Define training function
To train a model, we first define a training function for HorovodRunner
.
# Define training function for Horovod runner
def train_hvd(learning_rate=0.1):
# Import base libs
import tempfile
import os
import shutil
import atexit
# Import tensorflow modules to each worker
import tensorflow as tf
from tensorflow import keras
import horovod.tensorflow.keras as hvd
# Initialize Horovod
hvd.init()
# Pin GPU to be used to process local rank (one GPU per process)
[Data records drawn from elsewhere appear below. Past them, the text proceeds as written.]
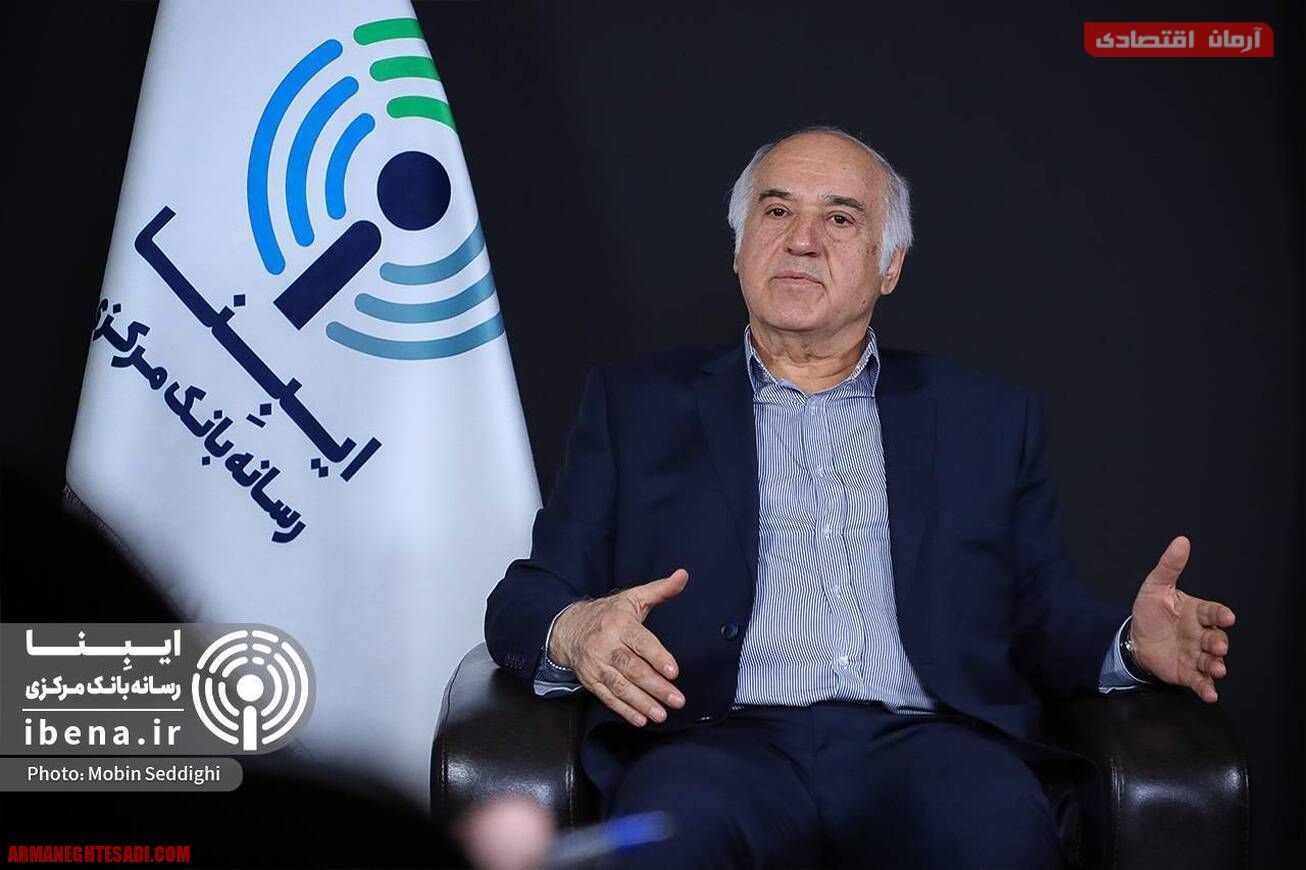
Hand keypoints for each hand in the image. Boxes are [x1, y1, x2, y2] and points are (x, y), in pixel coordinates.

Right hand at [549, 568, 687, 726]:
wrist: (568, 628)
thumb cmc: (608, 613)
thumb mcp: (632, 598)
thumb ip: (660, 590)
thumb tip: (683, 576)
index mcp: (619, 623)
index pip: (640, 642)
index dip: (657, 657)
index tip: (674, 671)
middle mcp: (606, 645)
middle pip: (632, 668)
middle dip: (656, 686)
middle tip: (677, 700)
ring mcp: (596, 665)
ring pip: (620, 686)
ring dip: (642, 703)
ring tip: (661, 714)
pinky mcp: (591, 680)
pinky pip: (608, 697)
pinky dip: (624, 710)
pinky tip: (640, 719)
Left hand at [1130, 536, 1235, 701]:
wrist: (1134, 639)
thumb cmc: (1150, 611)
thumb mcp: (1155, 587)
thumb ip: (1169, 567)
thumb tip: (1181, 541)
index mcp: (1196, 612)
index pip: (1212, 612)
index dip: (1220, 614)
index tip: (1227, 616)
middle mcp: (1201, 634)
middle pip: (1216, 638)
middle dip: (1219, 643)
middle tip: (1218, 647)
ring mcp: (1196, 654)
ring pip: (1212, 661)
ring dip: (1216, 666)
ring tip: (1217, 669)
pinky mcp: (1188, 673)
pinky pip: (1200, 681)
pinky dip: (1206, 688)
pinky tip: (1210, 693)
# These steps are skipped on a CPU cluster
gpus = tf.config.experimental.list_physical_devices('GPU')
for gpu in gpus:
tf.config.experimental.set_memory_growth(gpu, True)
if gpus:
tf.config.experimental.set_visible_devices(gpus[hvd.local_rank()],
'GPU')
# Call the get_dataset function you created, this time with the Horovod rank and size
(x_train, y_train), (x_test, y_test) = get_dataset(hvd.rank(), hvd.size())
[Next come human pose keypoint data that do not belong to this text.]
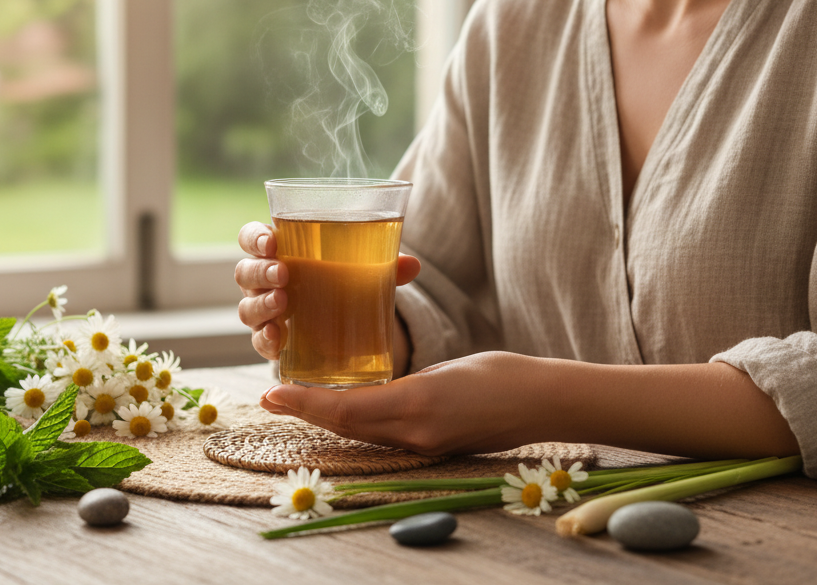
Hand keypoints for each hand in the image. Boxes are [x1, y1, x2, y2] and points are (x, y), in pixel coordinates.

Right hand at [234, 221, 420, 360]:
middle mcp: (264, 281)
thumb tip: (413, 265)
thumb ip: (383, 265)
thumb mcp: (362, 270)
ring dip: (261, 305)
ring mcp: (265, 312)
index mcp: (278, 252)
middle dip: (260, 272)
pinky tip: (279, 340)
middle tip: (283, 273)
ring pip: (247, 308)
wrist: (339, 322)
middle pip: (245, 272)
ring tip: (283, 303)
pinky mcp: (273, 341)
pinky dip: (265, 341)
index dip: (254, 238)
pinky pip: (259, 342)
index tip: (271, 241)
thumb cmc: (341, 281)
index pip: (251, 237)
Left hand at [258, 351, 534, 454]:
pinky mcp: (436, 447)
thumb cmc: (506, 375)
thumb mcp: (449, 368)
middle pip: (346, 427)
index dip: (305, 404)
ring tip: (298, 400)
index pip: (346, 410)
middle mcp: (415, 434)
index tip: (271, 393)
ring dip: (328, 419)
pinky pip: (385, 436)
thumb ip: (411, 381)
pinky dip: (358, 423)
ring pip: (363, 433)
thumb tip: (379, 388)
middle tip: (271, 396)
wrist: (545, 404)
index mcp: (417, 407)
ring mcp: (426, 446)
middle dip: (306, 413)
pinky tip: (347, 409)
# Initialize model with random weights
model = get_model()
# Adjust learning rate based on number of GPUs
optimizer = keras.optimizers.Adadelta(learning_rate=learning_rate *
hvd.size())
# Use the Horovod Distributed Optimizer
optimizer = hvd.DistributedOptimizer(optimizer)
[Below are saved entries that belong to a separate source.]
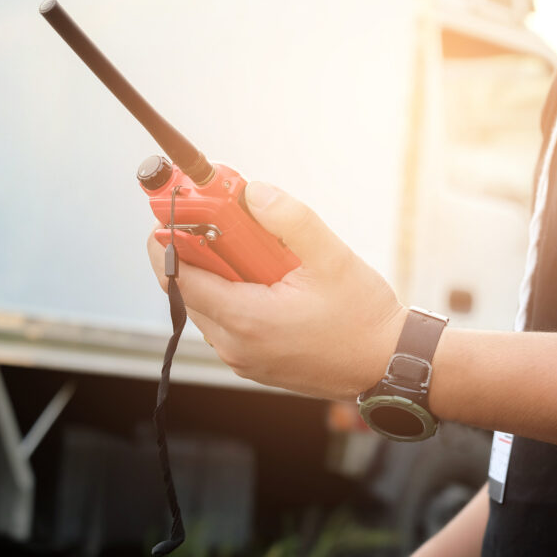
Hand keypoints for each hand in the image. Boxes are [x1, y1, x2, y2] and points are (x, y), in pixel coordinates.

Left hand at [147, 181, 405, 399]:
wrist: (389, 365)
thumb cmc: (364, 318)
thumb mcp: (332, 258)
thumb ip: (290, 219)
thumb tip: (254, 192)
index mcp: (247, 320)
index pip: (180, 279)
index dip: (167, 243)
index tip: (171, 215)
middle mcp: (236, 346)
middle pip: (189, 292)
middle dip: (194, 253)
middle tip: (211, 219)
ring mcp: (244, 360)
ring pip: (206, 309)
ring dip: (215, 276)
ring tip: (242, 246)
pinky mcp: (255, 365)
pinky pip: (226, 325)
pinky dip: (231, 297)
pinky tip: (260, 277)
model.compile(optimizer=optimizer,
loss='categorical_crossentropy',
metrics=['accuracy'])
# Create a callback to broadcast the initial variable states from rank 0 to all other processes.
# This is required to ensure consistent initialization of all workers when training is started with random weights or restored from a checkpoint.
callbacks = [
hvd.callbacks.BroadcastGlobalVariablesCallback(0),
]
# Model checkpoint location.
ckpt_dir = tempfile.mkdtemp()
ckpt_file = os.path.join(ckpt_dir, 'checkpoint.h5')
atexit.register(lambda: shutil.rmtree(ckpt_dir))
# Save checkpoints only on worker 0 to prevent conflicts between workers
if hvd.rank() == 0:
callbacks.append(
keras.callbacks.ModelCheckpoint(ckpt_file,
monitor='val_loss',
mode='min',
save_best_only=True))
model.fit(x_train,
y_train,
batch_size=batch_size,
callbacks=callbacks,
epochs=epochs,
verbose=2,
validation_data=(x_test, y_test))
# Return model bytes only on worker 0
if hvd.rank() == 0:
with open(ckpt_file, 'rb') as f:
return f.read()
Run training
Once the model is defined, we can run the training process.
# Run training
import os
import sys
import horovod.spark
best_model_bytes = \
horovod.spark.run(train_hvd, args=(lr_single_node, ), num_proc=num_proc,
env=os.environ.copy(),
stdout=sys.stdout, stderr=sys.stderr, verbose=2,
prefix_output_with_timestamp=True)[0]
Save checkpoints to ADLS storage
The code shows how to save the checkpoints to the Azure Data Lake Storage (ADLS) account.
import tempfile
import fsspec
import os
local_ckpt_dir = tempfile.mkdtemp()
local_ckpt_file = os.path.join(local_ckpt_dir, 'mnist-ckpt.h5')
adls_ckpt_file = remote_url + local_ckpt_file
with open(local_ckpt_file, 'wb') as f:
f.write(best_model_bytes)
## Upload local file to ADLS
fs = fsspec.filesystem('abfss')
fs.upload(local_ckpt_file, adls_ckpt_file)
print(adls_ckpt_file)
Evaluate Horovod trained model
Once the model training is complete, we can then take a look at the loss and accuracy for the final model.
import tensorflow as tf
hvd_model = tf.keras.models.load_model(local_ckpt_file)
_, (x_test, y_test) = get_dataset()
loss, accuracy = hvd_model.evaluate(x_test, y_test, batch_size=128)
print("loaded model loss and accuracy:", loss, accuracy)
Clean up resources
To ensure the Spark instance is shut down, end any connected sessions(notebooks). The pool shuts down when the idle time specified in the Apache Spark pool is reached. You can also select stop session from the status bar at the upper right of the notebook.